In fact, the federal Medicare program is such a complicated, corrupt boondoggle that states like Oregon had to get involved to fill in the gaps for their seniors.

As far as HIV/AIDS-malaria in Africa goes, while Bush renewed his commitment to combat HIV/AIDS and other diseases in Africa, in 2003 Bush allocated $3 billion to fight those same diseases yet did so while undermining the efforts of the World Health Organization (WHO) with their own Global Fund to Fight AIDS, TB and Malaria. Essentially, it trumped compassion in favor of ideology, bureaucratizing the entire process so that cheaper, generic forms of antiretrovirals so essential to the treatment of HIV/AIDS would get snared in an unnecessary regulatory process. In other words, the Global Fund was intended primarily to be a global fund to profit Bush's buddies in the pharmaceutical industry.

It also ought to be noted that one third of the Global Fund's budget was set aside for abstinence programs rather than the treatment of HIV/AIDS. Plus, as with No Child Left Behind and so many other wonderful gifts given to us by the Bush administration, the Global Fund's funding began to decrease almost immediately thanks to certain lawmakers in Congress.

When Sis asks about how faith plays in his public service, Big Brother had this to say:
I've been in the Bible every day since I've been the President, and I have been affected by people's prayers a lot. I have found that faith is comforting, faith is strengthening, faith has been important....

I would advise politicians, however, to be careful about faith in the public arena. ...In other words, politicians should not be judgmental people based upon their faith. They should recognize -- as least I have recognized I am a lowly sinner seeking redemption, and therefore have been very careful about saying (accept) my faith or you're bad. In other words, if you don't accept what I believe, you're a bad person.

And the greatness of America -- it really is -- is that you can worship or not worship and be equally American. And it doesn't matter how you choose to worship; you're equally American.
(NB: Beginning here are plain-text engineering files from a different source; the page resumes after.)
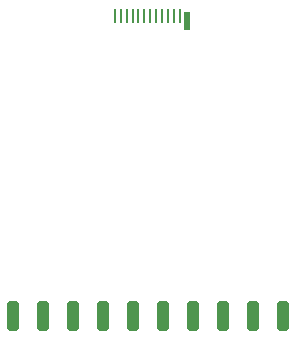
<source format=gbr>
%TF.GenerationSoftware,KiCad,Pcbnew,9.0.4*%
%TF.CreationDate,2025-09-23T00:44:44+02:00*%
%TF.ProjectId,rp2350_gpio_card,72703233-3530-45f6-9770-696f5f636172,X1*%
%TF.SameCoordinates,Original*%
%TF.FileFunction,Paste,Bot*%
%TF.FilePolarity,Positive*%
%FSLAX46Y46*%
G04 Gerber Fmt 4.6, Leading zero omitted, Abs format (unit mm)*
G04 Created by KiCad (PCBNEW 9.0.4) date 2025-09-23 00:44:44*
%MOMM*%
%LPD*%
G01*
G04 APERTURE LIST*
G04 Aperture macros list*
%AMRoundRect*
0 Rectangle with rounded corners*
0 $1 Rounding radius*
0 $2 $3 $4 $5 $6 $7 $8 $9 X,Y pos of 4 corners*
0 Add a 4 corners polygon primitive as box body*
4,1,4,$2,$3,$4,$5,$6,$7,$8,$9,$2,$3,0*
0 Add four circle primitives for the rounded corners*
1,1,$1+$1,$2,$3*
1,1,$1+$1,$4,$5*
1,1,$1+$1,$6,$7*
1,1,$1+$1,$8,$9*
0 Add four rect primitives between the rounded corners*
20,1,$1+$1,$2,$3,$4,$5,0*
20,1,$1+$1,$4,$5,$6,$7,0*
20,1,$1+$1,$6,$7,$8,$9,0*
20,1,$1+$1,$8,$9,$2,$3,0*%
G04 Aperture macros list end*
%ADD10R,0.600000X1.550000*%
%ADD11R,0.250000X1.300000*%
%ADD12RoundRect,0.250000X-0.250000X1.000000X-0.250000X-1.000000X0.250000X-1.000000X0.250000X1.000000X0*%
G04 APERTURE END LIST*
D10*
%TO.C,P1*%
X106900000Y-54575000D03*
D11*
X106250000Y-54150000D03*
X105750000Y-54150000D03*
X105250000Y-54150000D03*
X104750000Y-54150000D03*
X104250000Y-54150000D03*
X103750000Y-54150000D03*
X103250000Y-54150000D03*
X102750000Y-54150000D03*
X102250000Y-54150000D03*
X101750000Y-54150000D03*
X101250000Y-54150000D03*
X100750000Y-54150000D03*
%TD*%
D12*
%TO.C,J1*%
X92125183Y-79600000D03*
X94665183Y-79600000D03*
X97205183Y-79600000D03*
X99745183Y-79600000D03*
X102285183Y-79600000D03*
X104825183Y-79600000D03*
X107365183Y-79600000D03*
X109905183Y-79600000D03*
X112445183Y-79600000D03*
X114985183Y-79600000D03*
%TD*%
M02*

</source>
And it's very important for any President to jealously protect, guard, and strengthen that freedom.

He recognizes that he's a "lowly sinner" yet refuses to say what his greatest failure has been or to even acknowledge that there are any problems at all.
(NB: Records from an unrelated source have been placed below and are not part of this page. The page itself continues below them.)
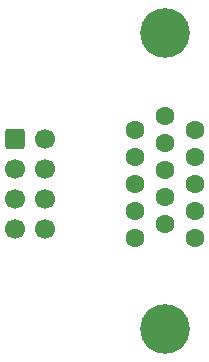
<source format=gbr>
%TF.GenerationSoftware,KiCad,Pcbnew,7.0.6*%
%TF.CreationDate,2023-09-09T11:26:50-04:00*%
%TF.ProjectId,AppleVGA-Connector,4170706c-6556-4474-912d-436f6e6e6563,A*%
%TF.SameCoordinates,Original*%
%TF.FileFunction,Soldermask,Bot*%
%TF.FilePolarity,Negative*%
%FSLAX46Y46*%
G04 Gerber Fmt 4.6, Leading zero omitted, Abs format (unit mm)*
G04 Created by KiCad (PCBNEW 7.0.6) date 2023-09-09 11:26:50*
%MOMM*%
%LPD*%
G01*
G04 APERTURE LIST*
G04 Aperture macros list*
%AMRoundRect*
0 Rectangle with rounded corners*
0 $1 Rounding radius*
0 $2 $3 $4 $5 $6 $7 $8 $9 X,Y pos of 4 corners*
0 Add a 4 corners polygon primitive as box body*
4,1,4,$2,$3,$4,$5,$6,$7,$8,$9,$2,$3,0*
0 Add four circle primitives for the rounded corners*
1,1,$1+$1,$2,$3*
1,1,$1+$1,$4,$5*
1,1,$1+$1,$6,$7*
1,1,$1+$1,$8,$9*
0 Add four rect primitives between the rounded corners*
20,1,$1+$1,$2,$3,$4,$5,0*
20,1,$1+$1,$4,$5,$6,$7,0*
20,1,$1+$1,$6,$7,$8,$9,0*
20,1,$1+$1,$8,$9,$2,$3,0*%
G04 Aperture macros list end*
%ADD10C,4.200000*%
%ADD11C,1.600000*%
%ADD12RoundRect,0.250000X-0.600000X-0.600000X0.600000X-0.600000X0.600000X0.600000X-0.600000X0.600000X0*%
%ADD13C,1.700000*%
G04 APERTURE END LIST*
D10*
%TO.C,J2*%
X144780000Y-116386000D03*
X144780000Y-91386000D03*
D11*
X142240000Y-99568000D03*
X142240000Y-101854000D03*
X142240000Y-104140000D03*
X142240000Y-106426000D03*
X142240000Y-108712000D03*
X144780000Y-98425000D03*
X144780000Y-100711000D03*
X144780000Y-102997000D03*
X144780000Y-105283000D03*
X144780000Y-107569000D03*
X147320000Y-99568000D03*
X147320000Y-101854000D03*
X147320000Y-104140000D03*
X147320000Y-106426000D03*
X147320000Y-108712000D03*
%TD*%
D12*
%TO.C,J1*%
X132080000Y-100330000D03*
D13*
X134620000Y-100330000D03*
X132080000Y-102870000D03*
X134620000Y-102870000D03*
X132080000Y-105410000D03*
X134620000Y-105410000D03*
X132080000Y-107950000D03*
X134620000Y-107950000D03*
%TD*%
M02*

</source>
It's notable that while Bush has been publicly conciliatory toward those of differing faiths, he's done nothing in the way whatsoever of criticizing those in Wingnuttia who demonize Muslims or claim that being unChristian is somehow unAmerican.
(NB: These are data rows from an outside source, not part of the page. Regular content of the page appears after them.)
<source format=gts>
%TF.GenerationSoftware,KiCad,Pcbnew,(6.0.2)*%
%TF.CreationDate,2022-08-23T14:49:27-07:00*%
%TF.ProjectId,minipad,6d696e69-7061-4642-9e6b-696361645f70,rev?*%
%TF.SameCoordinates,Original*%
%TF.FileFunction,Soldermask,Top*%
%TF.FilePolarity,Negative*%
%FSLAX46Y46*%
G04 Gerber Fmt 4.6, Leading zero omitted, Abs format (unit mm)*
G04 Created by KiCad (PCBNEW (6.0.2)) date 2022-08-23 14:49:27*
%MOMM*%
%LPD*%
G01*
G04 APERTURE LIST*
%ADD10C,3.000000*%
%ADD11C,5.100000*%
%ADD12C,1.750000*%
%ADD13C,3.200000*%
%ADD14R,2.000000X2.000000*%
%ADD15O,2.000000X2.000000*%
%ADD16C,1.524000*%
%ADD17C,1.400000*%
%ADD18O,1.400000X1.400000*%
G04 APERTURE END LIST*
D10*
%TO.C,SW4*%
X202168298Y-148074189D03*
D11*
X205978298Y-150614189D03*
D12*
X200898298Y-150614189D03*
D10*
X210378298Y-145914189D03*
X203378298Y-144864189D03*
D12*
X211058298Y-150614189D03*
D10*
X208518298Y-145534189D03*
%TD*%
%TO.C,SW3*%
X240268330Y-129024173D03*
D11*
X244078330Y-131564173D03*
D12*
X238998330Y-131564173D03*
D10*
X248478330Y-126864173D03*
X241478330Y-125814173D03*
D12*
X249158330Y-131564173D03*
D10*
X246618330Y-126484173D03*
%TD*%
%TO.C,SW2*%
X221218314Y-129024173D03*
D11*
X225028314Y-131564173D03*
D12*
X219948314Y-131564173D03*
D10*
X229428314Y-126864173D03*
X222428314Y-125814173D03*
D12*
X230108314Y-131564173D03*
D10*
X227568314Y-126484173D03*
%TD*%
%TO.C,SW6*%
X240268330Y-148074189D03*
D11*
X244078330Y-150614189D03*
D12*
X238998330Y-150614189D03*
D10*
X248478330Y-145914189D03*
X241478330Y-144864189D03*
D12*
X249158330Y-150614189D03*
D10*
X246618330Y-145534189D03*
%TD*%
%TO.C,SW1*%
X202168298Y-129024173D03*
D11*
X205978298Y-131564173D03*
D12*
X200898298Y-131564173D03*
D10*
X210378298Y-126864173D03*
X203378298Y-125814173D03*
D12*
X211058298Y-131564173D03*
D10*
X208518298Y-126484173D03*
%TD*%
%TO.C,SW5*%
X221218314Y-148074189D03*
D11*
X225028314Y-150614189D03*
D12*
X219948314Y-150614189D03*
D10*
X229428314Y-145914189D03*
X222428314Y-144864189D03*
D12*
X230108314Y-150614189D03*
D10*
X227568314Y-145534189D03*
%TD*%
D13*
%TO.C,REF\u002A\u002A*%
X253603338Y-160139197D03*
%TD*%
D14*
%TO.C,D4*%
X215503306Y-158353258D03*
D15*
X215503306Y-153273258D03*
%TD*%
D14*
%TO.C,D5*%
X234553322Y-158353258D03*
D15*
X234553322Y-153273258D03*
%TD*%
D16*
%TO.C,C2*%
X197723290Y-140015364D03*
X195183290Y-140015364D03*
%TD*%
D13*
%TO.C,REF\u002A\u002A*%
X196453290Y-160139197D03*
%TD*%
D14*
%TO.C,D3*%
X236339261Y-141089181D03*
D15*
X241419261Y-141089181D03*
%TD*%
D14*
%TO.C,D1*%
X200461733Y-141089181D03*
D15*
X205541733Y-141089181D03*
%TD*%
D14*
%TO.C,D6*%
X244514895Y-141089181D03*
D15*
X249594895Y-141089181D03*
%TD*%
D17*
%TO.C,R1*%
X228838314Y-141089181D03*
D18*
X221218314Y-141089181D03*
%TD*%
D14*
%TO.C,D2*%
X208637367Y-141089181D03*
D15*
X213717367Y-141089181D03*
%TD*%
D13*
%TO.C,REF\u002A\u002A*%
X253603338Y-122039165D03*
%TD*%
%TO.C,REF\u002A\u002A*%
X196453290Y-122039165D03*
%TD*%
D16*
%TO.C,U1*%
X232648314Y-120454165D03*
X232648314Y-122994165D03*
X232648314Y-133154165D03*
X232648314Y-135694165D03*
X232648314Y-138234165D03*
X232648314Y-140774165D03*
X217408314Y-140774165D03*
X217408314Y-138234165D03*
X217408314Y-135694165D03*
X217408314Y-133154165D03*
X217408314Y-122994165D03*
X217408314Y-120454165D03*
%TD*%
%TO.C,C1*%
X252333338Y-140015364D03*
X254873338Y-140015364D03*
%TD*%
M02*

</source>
Besides, as Bush had proven through David Kuo's book, one's faith or the power of that faith doesn't make them immune from budget cuts or reneged promises on faith-based funding. In fact, just days after the '06 midterms, Kuo had written in a NY Times op-ed:
Tellingly, Beliefnet’s poll showed that nearly 60 percent of non-evangelicals have a more negative view of Jesus because of Christian political involvement; almost 40 percent believe that George W. Bush’s faith has had a negative impact on his presidency.

In other words, everything George W. Bush has touched had turned into complete dog shit, complete dog shit that, in his self-conscious self-effacement, he thinks is pure gold. And, toward the end of his 96 month-long rape of the constitution and the Middle East, the most challenging interviewer he'll let interview him is his own kid sister.